Only about $20 million worth of movies were sold online last year, according to Parks Associates, a Dallas-based research firm. Compare that with $9.5 billion in theater tickets, $16.3 billion in DVD sales and $7.4 billion in DVD rental revenue.
But the entertainment giants have proclaimed that the future lies online and are acting accordingly -- posting videos on the Web and striking deals to speed digital distribution through such retailers as Amazon.com and Blockbuster Inc. and fresh faces like Hulu.com, which streams shows from NBC Universal, News Corp. and others.
Estimates for how quickly the market will grow can vary greatly. Movie download revenue should rise to $1.8 billion by 2011, said Parks principal analyst Kurt Scherf. Streaming video that includes advertising is likely to be even bigger.
"The real winners from the writers holding out are the people in five or seven years," said analyst Laura Martin of Soleil/Media Metrics.
Exactly how entertainment will be delivered in the future is a matter of speculation. "In 10 years, there will be a monitor on the wall in the family room, and it will be connected to a box -- maybe an Xbox, maybe something else -- and I'm going to watch [content] on demand," said Richard Wolpert, an L.A. investor and former chief of strategy at RealNetworks Inc. "That's not going to be delivered over cable, it's going to come over Internet protocol."

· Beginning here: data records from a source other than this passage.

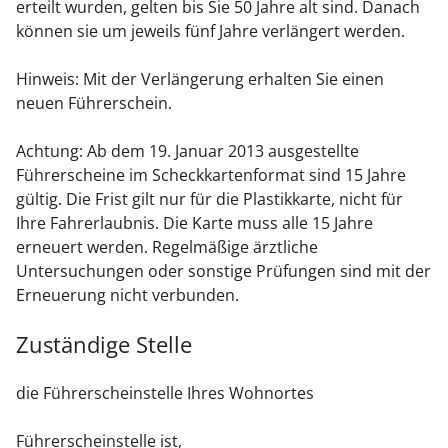
erteilt wurden, gelten bis Sie 50 Jahre alt sind. Danach
können sie um jeweils fünf Jahre verlängert werden.
Hinweis:
Mit der Verlängerung erhalten Sie einen
neuen Führe
r
schein.
Achtung: Ab dem 19. Januar 2013 ausgestellte
Führerscheine im Scheckkartenformat sind 15 Jahre
gültig. Die Frist gilt nur für die Plastikkarte, nicht für
Ihre Fahrerlaubnis. Die Karte muss alle 15 Jahre
erneuert werden. Regelmäßige ärztliche
Untersuchungen oder sonstige Prüfungen sind mit der
Erneuerung nicht verbunden.
Zuständige Stelle
die Führerscheinstelle Ihres Wohnortes
Führerscheinstelle ist,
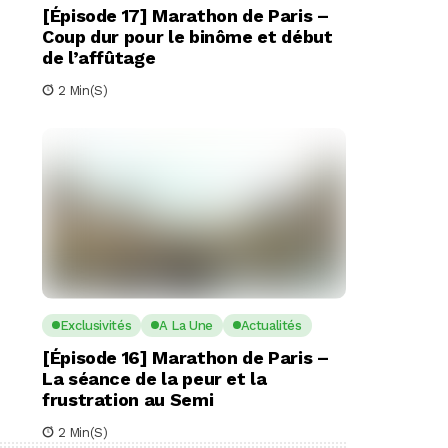
[Épisode 17] Marathon de Paris –
Coup dur pour le binôme et début
de l’affûtage
2 Min(s)
Exclusivités
A La Une
Actualités
[Épisode 16] Marathon de Paris –
La séance de la peur et la
frustration au Semi
2 Min(s)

Bypassing broadcast and cable delivery could wipe out a big chunk of residuals that writers now collect when their material is rerun. Wolpert said that explains why the writers are so intent on staking a claim to all new modes of transport into the home.
At the moment, technical hurdles are delaying such a transition. For instance, Apple Inc.'s Apple TV, which allows people to capture entertainment on their PC and ship it to their TV for viewing, hasn't changed the world the way the iPod did. That's partly because consumers don't want another box in their living rooms.
Eventually, though, such barriers may fall. "Consumers would rather watch on their own schedules," Wolpert said, adding that personal video recorders "are just a place-holder technology" until Internet connection speeds surge and the networks and studios put their vast libraries of TV shows and movies online.
About 30% of the people who have both high-speed Internet hook-ups and cable or satellite TV say they would consider scrapping their pay-TV service if they could get the shows they want online, according to a survey by research firm In-Stat.
"We were surprised at the number -- we thought it would be about 5%," said In-Stat principal analyst Gerry Kaufhold.